"In there," she faltered, trying to express vague thoughts which yet were most real to her, "everything seems to be normal."
He studied her with increasing interest and a growing sense of comradeship. Her eyes were wonderful as she sat chin in hands, gazing into the fire, lost in some pleasant picture of the past. When he looked into them, they caught him up again as they had done in the café. They swept him to the rhythm of some haunting music back to the days when his blood had run strong—back to the beauty of the hills at twenty when he had not felt big enough by himself to absorb their full marvel. In a dim mystical way he had realized even then that the keenest edge of their meaning was escaping him. The blue sky above the trees had seemed like the laughing eyes of a woman and the rustle of leaves like the whisper of her skirt. He had laughed back boldly then, feeling in the pride of his strength little need of them.
Now the eyes of this girl, and the soft modeling of every line of her, filled him with an infinite tenderness for those forgotten hours. It was as though she cleared away the intervening years and made him face the fragrant Spring again. Without diminishing one whit of his vigorous enjoyment of life, she added an element of refinement to it.

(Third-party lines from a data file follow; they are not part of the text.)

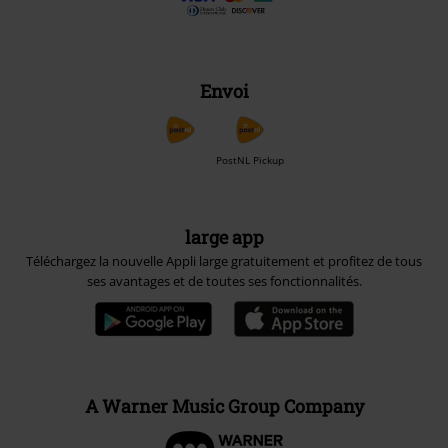
Envoi
PostNL Pickup
large app
Téléchargez la nouvelle Appli large gratuitement et profitez de tous
ses avantages et de toutes ses fonctionnalités.
A Warner Music Group Company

Half in fear of what this might mean, he shook himself free of the mood, and moving a chair to the other side of the fire sat down. Behind her the old clock still ticked as though in malicious appreciation of the situation.
She clung to the subject of the woods as though in it she found relief. She wished to hear more of it from him. It made him appear less a stranger. When he spoke of these things he went back into her own past—into the most beautiful, intimate part of it. He was the only man other than Mr. Arsdale that she could have endured to associate with those days. She felt at ease with him there, and this made her feel that he had more right to be here now. His eager face softened when he spoke of those things. There was in it then none of that fierceness which had for a moment startled her when he spoke of the loneliness he had found here in New York. At that moment he had looked like a man at bay. He had challenged life bitterly. It was not in keeping with the kindly generous strength of his mouth and chin.
"Tell me," she asked him, "of some of your days in the woods."
Yesterday he could not have complied. Those days had seemed dead and buried. Now he was in the mood for it. He found it pleasant, sitting here, to go back.
Each hour stood out as bright with sunshine as a Sorolla. It was as though they had sprung to life at a call from her—had come to bring her ease. He talked at random of brooks that start nowhere and go nowhere, save over white stones and past watercress; of thin ribbed ferns and of scarlet bunchberries. He told her of a stream he knew, where, if you lie very quiet in the moss, you see speckled trout dart over white pebbles into the darker water beneath the lichened rocks. He told her of the shallows, and pools, and falls you find if you keep to its banks for the miles it sings by the grave trees. He told her of mountain tops where he had lain near the stars and watched the noon clouds sweep half a county with their big shadows. He told her of old wood roads he had followed through the young maples and birches and evergreens and pines—roads which lay silent all day long and all night long, month after month, ready for the feet which might tread it once in a year.
So she took him back again to the redolent shadows, back to the silences where dreams are born. Here he came upon other things—the old path gay flowered with illusions which led him toward that future—
A future? What had he to do with a future? Was he rushing headlong thus soon into another pit as bad as that from which he had just escaped? The Future was Now—not one minute, not one second beyond. He was here before an open fire, with this girl in the background, with beautiful rugs and pictures about him, with a great seething, struggling, future-chained horde outside, and the eternal stars overhead. In the midst of it he was free, and this was enough for him to know. Now! Now! The girl was now and her eyes were now and the flush of her velvet cheek was now!